Un échec surtout organisationnel, pas financier
Moins de 30 % des PME familiales marocaines parviennent à la troisième génération. Ce chiffre, cité par Mostafa Mounasser dans une tribune analysant plus de deux décennies d'expérience entrepreneuriale, dessine un tableau clair : la transmission échoue rarement pour des motifs économiques. C'est surtout l'absence de structures, de processus et de délégation stabilisés qui fragilise la pérennité des entreprises familiales.
Le constat rompt avec l'idée reçue selon laquelle l'insuccès des transmissions s'expliquerait principalement par des ruptures de marché ou un manque de capitaux. À l'inverse, les entreprises prospères mais trop centrées sur leur fondateur voient leur valeur opérationnelle enfermée dans une seule personne.
« La transmission échoue rarement pour des raisons financières ou commerciales. Elle échoue parce que personne n’a construit le système qui permettrait à l’entreprise de survivre sans son fondateur »
Le fondateur : atout puis talon d'Achille
Lorsque l'entreprise est « construite autour d'une personne », le dirigeant cumule connaissances clients, arbitrages, gestion des conflits et décisions stratégiques.

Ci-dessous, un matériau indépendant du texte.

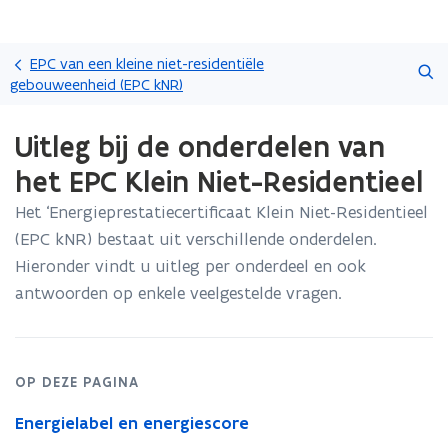
Overslaan
Zoeken
en
EPC van een kleine niet-residentiële
naar
gebouweenheid (EPC kNR)
de
Gedaan
inhoud
Uitleg bij de onderdelen van
met
gaan
laden.
het EPC Klein Niet-Residentieel
U
bevindt
Het ‘Energieprestatiecertificaat Klein Niet-Residentieel
zich
(EPC kNR) bestaat uit verschillende onderdelen.
op:
Uitleg
Hieronder vindt u uitleg per onderdeel en ook
bij
antwoorden op enkele veelgestelde vragen.
de
onderdelen
van
het
OP DEZE PAGINA
EPC
Klein
Energielabel en energiescore
Niet-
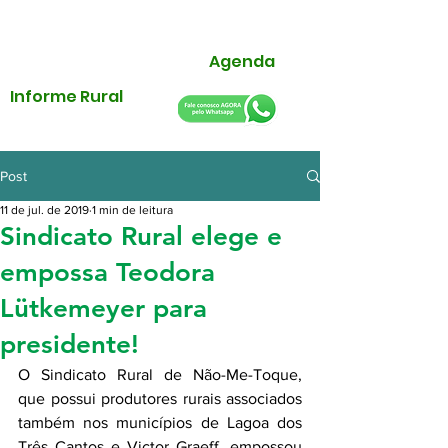
Agenda
Informe Rural
Post
11 de jul. de 2019
1 min de leitura
Sindicato Rural elege e
empossa Teodora
Lütkemeyer para
presidente!
O Sindicato Rural de Não-Me-Toque, 
que possui produtores rurais associados 
também nos municípios de Lagoa dos 
Três Cantos e Victor Graeff, empossou 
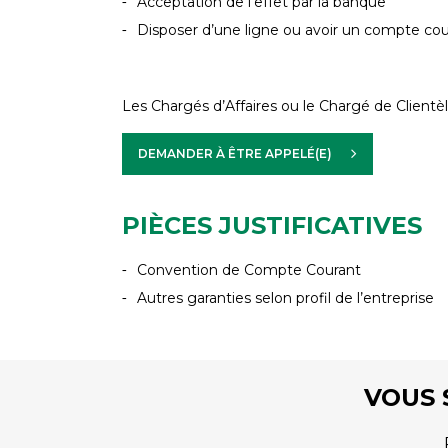
Acceptation de l’effet par la banque
Disposer d’une ligne ou avoir un compte cou
Les Chargés d’Affaires ou le Chargé de Clientè
DEMANDER À ÊTRE APPELÉ(E)
PIÈCES JUSTIFICATIVES
Convention de Compte Courant
Autres garanties selon profil de l’entreprise
VOUS 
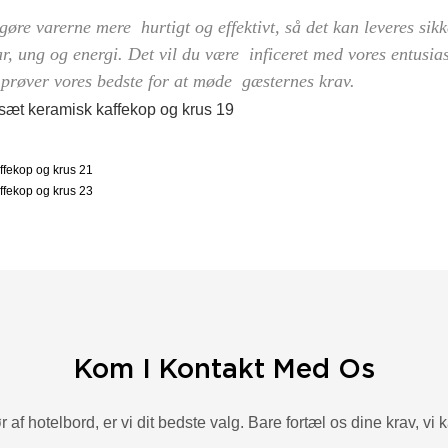
øre varerne mere hurtigt og effektivt, så det kan leveres sik
ar, ung og energi. Det vil du være inficeret med vores entusia
er prøver vores bedste for at møde gæsternes krav.
Kom I Kontakt Med Os
 af hotelbord, er vi dit bedste valg. Bare fortæl os dine krav, vi 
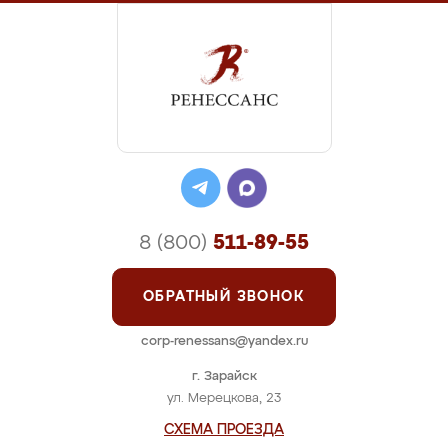
8 (800)
511-89-55
ОБРАТНЫЙ ЗВОНОК
corp-renessans@yandex.ru
г. Зарайск
ул. Мерецкова, 23
СХЕМА ПРОЕЗДА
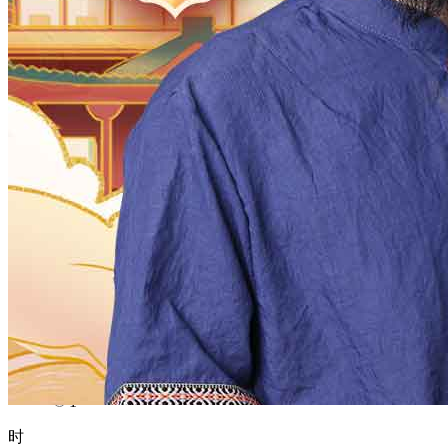
1970
1969
1968
1967
1966
1965
1964
1963
1962
1961
1960
1959
1958
1957
1956
1955
1954
1953
1952
1951
1950
1949
1948
1947
1946
1945
1944
1943
1942
1941
1940
1939
1938
1937
1936
1935
1934
1933
1932
1931
1930
1929
1928
1927
1926
1925
1924
1923
1922
1921
1920
1919
1918
1917
1916
1915
1914
1913
1912
1911
1910
1909
1908
1907
1906
1905
1904
1903
1902
1901
1900
月
12
11
10
9
8
7
6
5
4
3
2
1
日
31
30
29
28
27
26
25
24
23
22
21
20
19
18
17
16
15
14
13
12
11
10
9
8
7
6
5
4
3
2
1
时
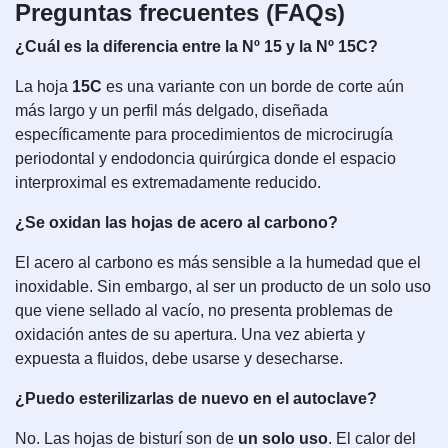
Preguntas frecuentes (FAQs)
¿Cuál es la diferencia entre la Nº 15 y la Nº 15C?
La hoja
15C
es una variante con un borde de corte aún
más largo y un perfil más delgado, diseñada
específicamente para procedimientos de microcirugía
periodontal y endodoncia quirúrgica donde el espacio
interproximal es extremadamente reducido.
¿Se oxidan las hojas de acero al carbono?
El acero al carbono es más sensible a la humedad que el
inoxidable. Sin embargo, al ser un producto de un solo uso
que viene sellado al vacío, no presenta problemas de
oxidación antes de su apertura. Una vez abierta y
expuesta a fluidos, debe usarse y desecharse.
¿Puedo esterilizarlas de nuevo en el autoclave?
No. Las hojas de bisturí son de
un solo uso
. El calor del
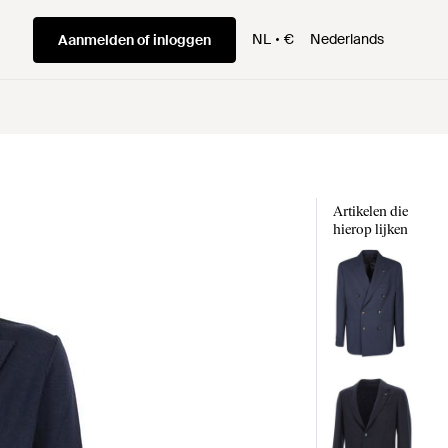
NL
€
Nederlands
Aanmelden of inloggen
Artikelen die
hierop lijken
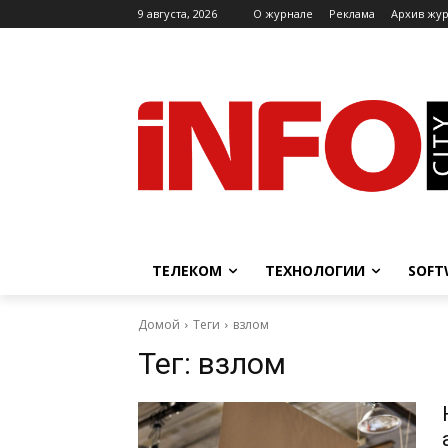
9 августа, 2026
O журнале
Реклама
Архив жу
ТЕЛЕКОМ
ТЕХНОЛОГИИ
SOFT
Домой
Теги
взлом
Тег:
взлом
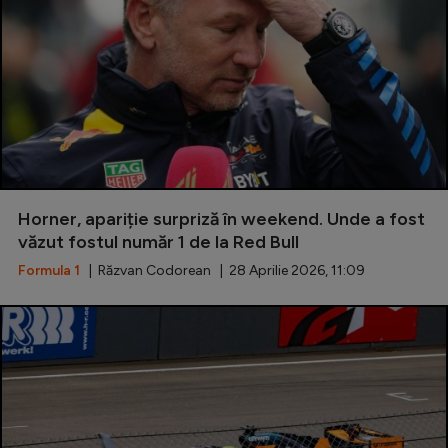
Horner, apariție surpriză în weekend. Unde a fost
văzut fostul număr 1 de la Red Bull
Formula 1
| Răzvan Codorean | 28 Aprilie 2026, 11:09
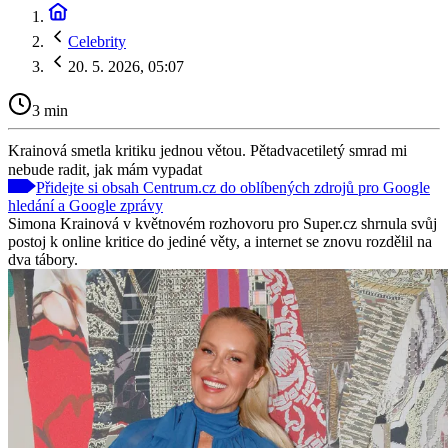
Celebrity
20. 5. 2026, 05:07
3 min
Krainová smetla kritiku jednou větou. Pětadvacetiletý smrad mi
nebude radit, jak mám vypadat
Přidejte si obsah Centrum.cz do oblíbených zdrojů pro Google
hledání a Google zprávy
Simona Krainová v květnovém rozhovoru pro Super.cz shrnula svůj
postoj k online kritice do jediné věty, a internet se znovu rozdělil na
dva tábory.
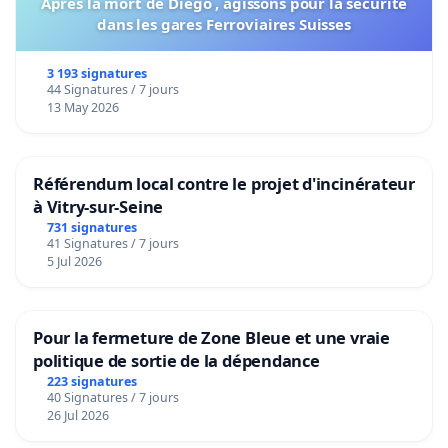
Après la mort de Diégo , agissons pour la sécurité
dans les gares Ferroviaires Suisses
3 193 signatures
44 Signatures / 7 jours
13 May 2026
Référendum local contre le projet d'incinérateur
à Vitry-sur-Seine
731 signatures
41 Signatures / 7 jours
5 Jul 2026
Pour la fermeture de Zone Bleue et une vraie
politique de sortie de la dépendance
223 signatures
40 Signatures / 7 jours
26 Jul 2026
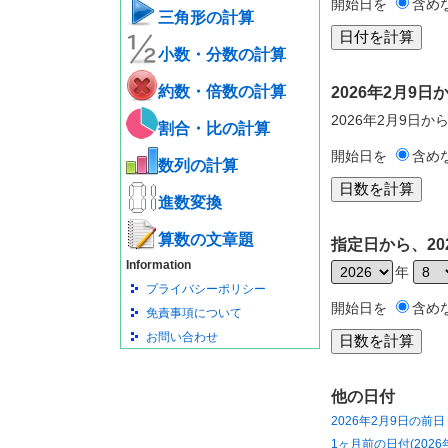
開始日を
含め
三角形の計算
小数・分数の計算
約数・倍数の計算
2026年2月9
2026年2月9日か
割合・比の計算
開始日を
含め
数列の計算
進数変換
算数の文章題
指定日から、20
Information
年
プライバシーポリシー
開始日を
含め
免責事項について
お問い合わせ
他の日付
2026年2月9日の前日
1ヶ月前の日付(2026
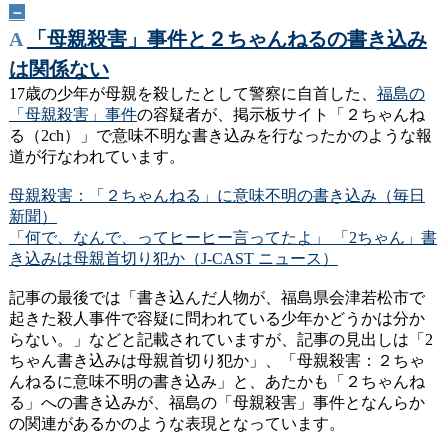
－
A
「母親殺害」事件と２ちゃんねるの書き込み
は関係ない
17歳の少年が母親を殺したとして警察に自首した、
福島の
「母親殺害」事件
の容疑者が、掲示板サイト「２ちゃんね
る（2ch）」で意味不明な書き込みを行なったかのような報
道が行なわれています。
母親殺害：「２ちゃんねる」に意味不明の書き込み（毎日
新聞）
「何で、なんで、ってヒーヒー言ってたよ」 「2ちゃん」書
き込みは母親首切り犯か（J-CAST ニュース）
記事の最後では「書き込んだ人物が、福島県会津若松市で
起きた殺人事件で容疑に問われている少年かどうかは分か
らない。」などと記載されていますが、記事の見出しは「2
ちゃん書き込みは母親首切り犯か」、「母親殺害：２ちゃ
んねるに意味不明の書き込み」と、あたかも「２ちゃんね
る」への書き込みが、福島の「母親殺害」事件となんらか
の関連があるかのような表現となっています。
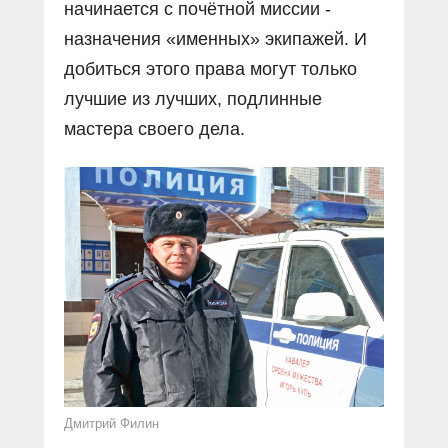
начинается с почётной миссии -
назначения «именных» экипажей. И
добиться этого права могут только
лучшие из лучших, подлинные
мастера своего дела.
Дмитрий Филин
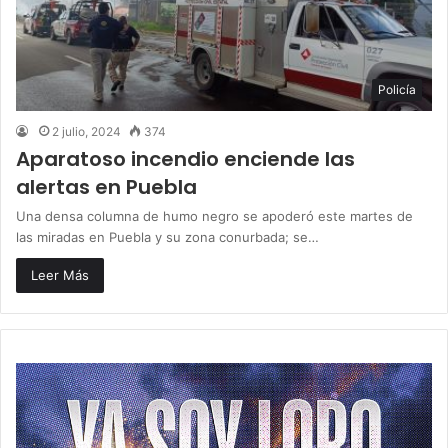
Policía
2 julio, 2024
374
Aparatoso incendio enciende las
alertas en Puebla
Una densa columna de humo negro se apoderó este martes de
las miradas en Puebla y su zona conurbada; se…
Leer Más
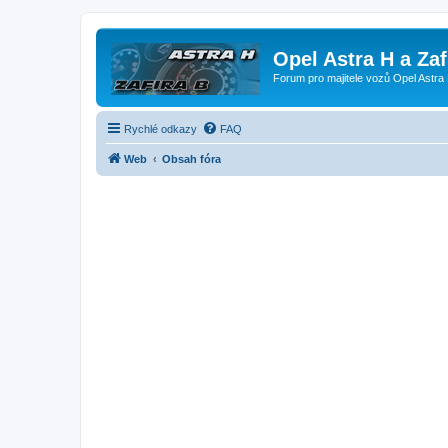
Opel Astra H a Za
Forum pro majitele vozů Opel Astra 
Rychlé odkazy
FAQ
Web
Obsah fóra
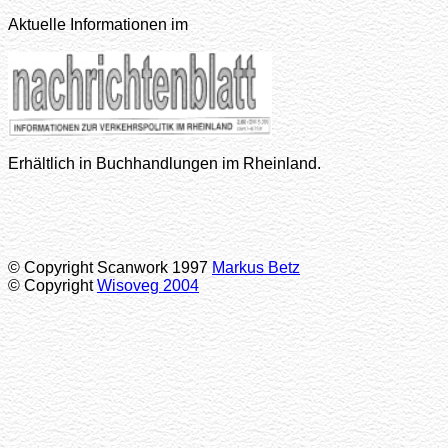
Aktuelle Informationen im
Erhältlich in Buchhandlungen im Rheinland.
© Copyright Scanwork 1997
Markus Betz
© Copyright
Wisoveg 2004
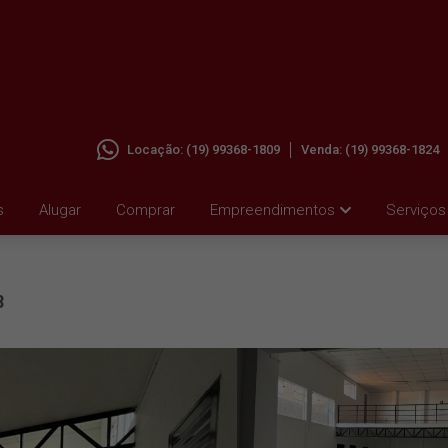
Locação:
(19) 99368-1809
Venda:
(19) 99368-1824
 PQ.
s
Alugar
Comprar
Empreendimentos
Serviços
8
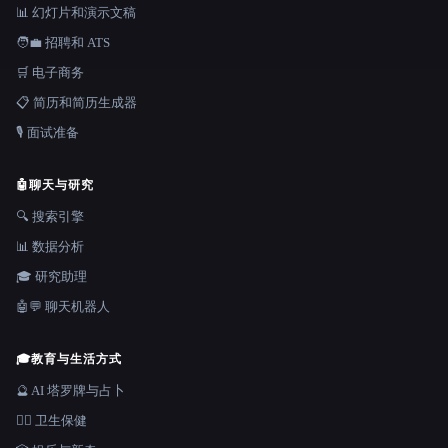
📊 幻灯片和演示文稿
🧑‍💼 招聘和 ATS
🛒 电子商务
📋 简历和简历生成器
🎙️ 面试准备
🤖
聊天与研究
🔍 搜索引擎
📊 数据分析
🎓 研究助理
🤖💬 聊天机器人
🎓
教育与生活方式
🔮 AI 塔罗牌与占卜
👩‍⚕️ 卫生保健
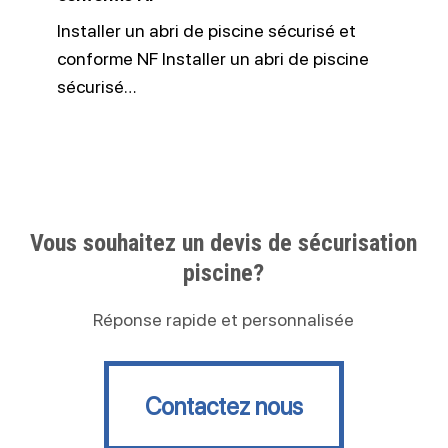
Installer un abri de piscine sécurisé et
conforme NF Installer un abri de piscine
sécurisé…
Vous souhaitez un devis de sécurisation
piscine?
Réponse rapide et personnalisée
Contactez nous
Contactez nous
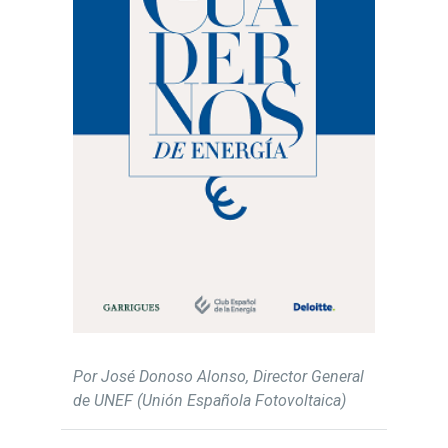
Por José Donoso Alonso, Director General
de UNEF (Unión Española Fotovoltaica)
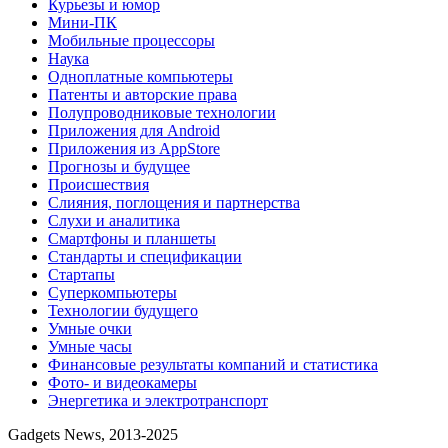
Курьезы и юмор
Мини-ПК
Мобильные процессоры
Наука
Одноплатные компьютеры
Патенты и авторские права
Полупроводниковые технологии
Приложения для Android
Приложения из AppStore
Прогнозы и будущее
Происшествия
Слияния, поглощения и партнерства
Слухи и аналитика
Смартфоны и планшеты
Стандарты и спецификации
Стартапы
Суперкомпьютеры
Технологии будущего
Умные очки
Умные часы
Финансовые результаты компаний и статистика
Фото- и видеокамеры
Энергетика и электротранспорт
Gadgets News, 2013-2025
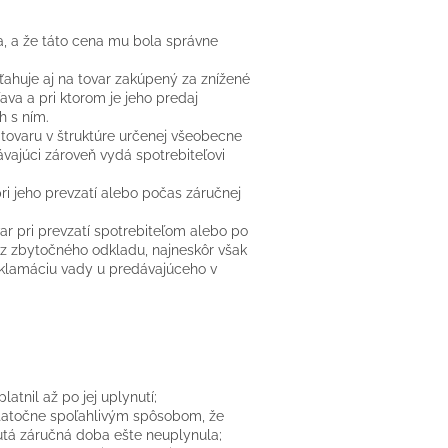
a, a že táto cena mu bola správne
ahuje aj na tovar zakúpený za znížené
ava a pri ktorom je jeho predaj
h s ním.
 tovaru v štruktúre určenej všeobecne
ajúci zároveň vydá spotrebiteľovi
i jeho prevzatí alebo počas záručnej
ar pri prevzatí spotrebiteľom alebo po
ez zbytočného odkladu, najneskôr však
reklamáciu vady u predávajúceho v
latnil až po jej uplynutí;
statočne spoľahlivým spôsobom, že
tá záručná doba ešte neuplynula;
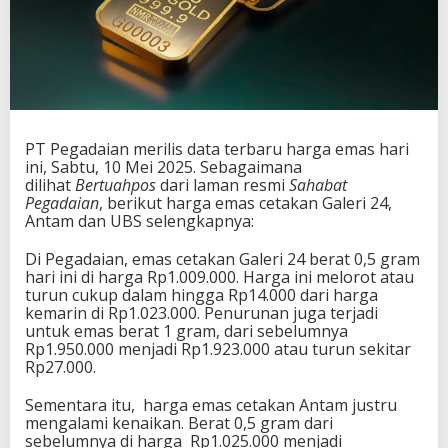
PT Pegadaian merilis data terbaru harga emas hari
ini, Sabtu, 10 Mei 2025. Sebagaimana
dilihat
Bertuahpos
dari laman resmi
Sahabat
Pegadaian
, berikut harga emas cetakan Galeri 24,
Antam dan UBS selengkapnya:
Di Pegadaian, emas cetakan Galeri 24 berat 0,5 gram
hari ini di harga Rp1.009.000. Harga ini melorot atau
turun cukup dalam hingga Rp14.000 dari harga
kemarin di Rp1.023.000. Penurunan juga terjadi
untuk emas berat 1 gram, dari sebelumnya
Rp1.950.000 menjadi Rp1.923.000 atau turun sekitar
Rp27.000.
Sementara itu, harga emas cetakan Antam justru
mengalami kenaikan. Berat 0,5 gram dari
sebelumnya di harga Rp1.025.000 menjadi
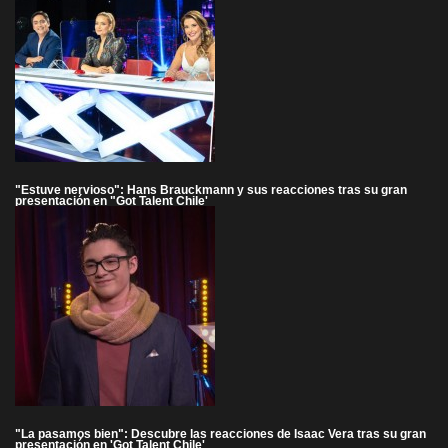
"Estuve nervioso": Hans Brauckmann y sus reacciones tras su gran
presentación en "Got Talent Chile'
"La pasamos bien": Descubre las reacciones de Isaac Vera tras su gran
presentación en 'Got Talent Chile'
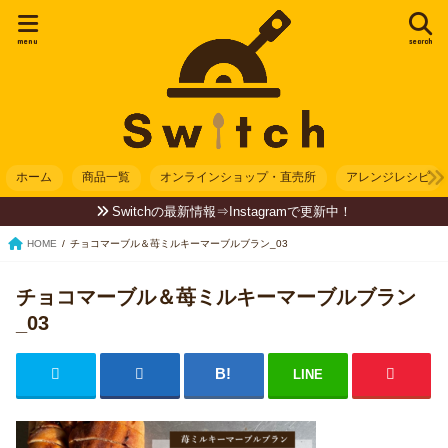
menu
search
ホーム
商品一覧
オンラインショップ・直売所
アレンジレシピ
Switchの最新情報⇒Instagramで更新中！
HOME
チョコマーブル＆苺ミルキーマーブルブラン_03
チョコマーブル＆苺ミルキーマーブルブラン
_03
LINE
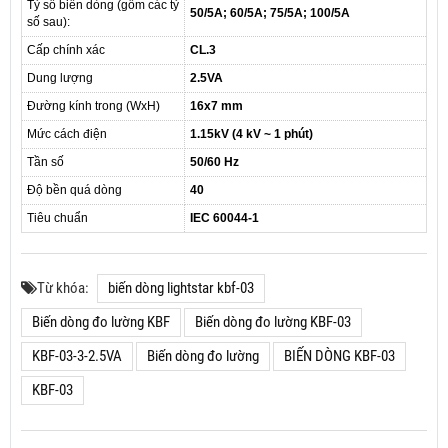
Tỷ số biến dòng (gồm các tỷ
50/5A; 60/5A; 75/5A; 100/5A
số sau):
Cấp chính xác
CL.3
Dung lượng
2.5VA
Đường kính trong (WxH)
16x7 mm
Mức cách điện
1.15kV (4 kV ~ 1 phút)
Tần số
50/60 Hz
Độ bền quá dòng
40
Tiêu chuẩn
IEC 60044-1
Từ khóa:
biến dòng lightstar kbf-03
Biến dòng đo lường KBF
Biến dòng đo lường KBF-03
KBF-03-3-2.5VA
Biến dòng đo lường
BIẾN DÒNG KBF-03
KBF-03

Ce modèle fonctionne souvent très bien tant que le fondateur est présent, mais il ne laisse pas de place à l'appropriation par des successeurs ni à l'instauration de processus reproductibles.
- Concentration du savoir et des prises de décision.
- Absence de formalisation des processus et des responsabilités.
- Confusion entre autorité personnelle et légitimité institutionnelle.
Conséquences pour les salariés et le marché
Pour les salariés, cette configuration crée une dépendance vis-à-vis du fondateur : perspectives de carrière limitées, fragilité du poste en cas de changement de direction, et raréfaction des pratiques managériales standardisées. Pour les clients et partenaires, l'entreprise devient parfois synonyme d'une relation personnelle plus que d'une marque institutionnelle, compliquant la fidélisation si la personne-clé disparaît.
Quelques leviers évoqués
Sans prétendre remplacer un plan de transmission complet, la tribune met en avant des pistes concrètes observées sur le terrain :
- Formaliser les processus clés et documenter le savoir-client.
- Déléguer progressivement des responsabilités opérationnelles et décisionnelles.
- Construire des instances de gouvernance (conseil, comités) distinctes de la famille dirigeante.
Tableau : point de départ chiffré
| Indicateur | Valeur citée |
|---|---|
| Taux de PME familiales atteignant la 3e génération | < 30 % |
Ce diagnostic, issu d'observations extensives au Maroc et dans la région, invite les dirigeants et les conseillers à déplacer le débat : passer d'une logique d'urgence financière à une politique proactive de gouvernance et de transmission. Pour les acteurs économiques français impliqués au Maghreb ou en lien avec des groupes familiaux, l'enjeu est identique : anticiper la sortie du fondateur en structurant l'entreprise autour de mécanismes durables plutôt que d'« hommes providentiels ».
La réussite d'une transmission ne se limite pas à la transmission d'actions : elle impose la transmission des processus, des postes de responsabilité et de la légitimité institutionnelle. Sans cela, les chiffres resteront semblables et la majorité des PME familiales ne verra pas la troisième génération se mettre au travail.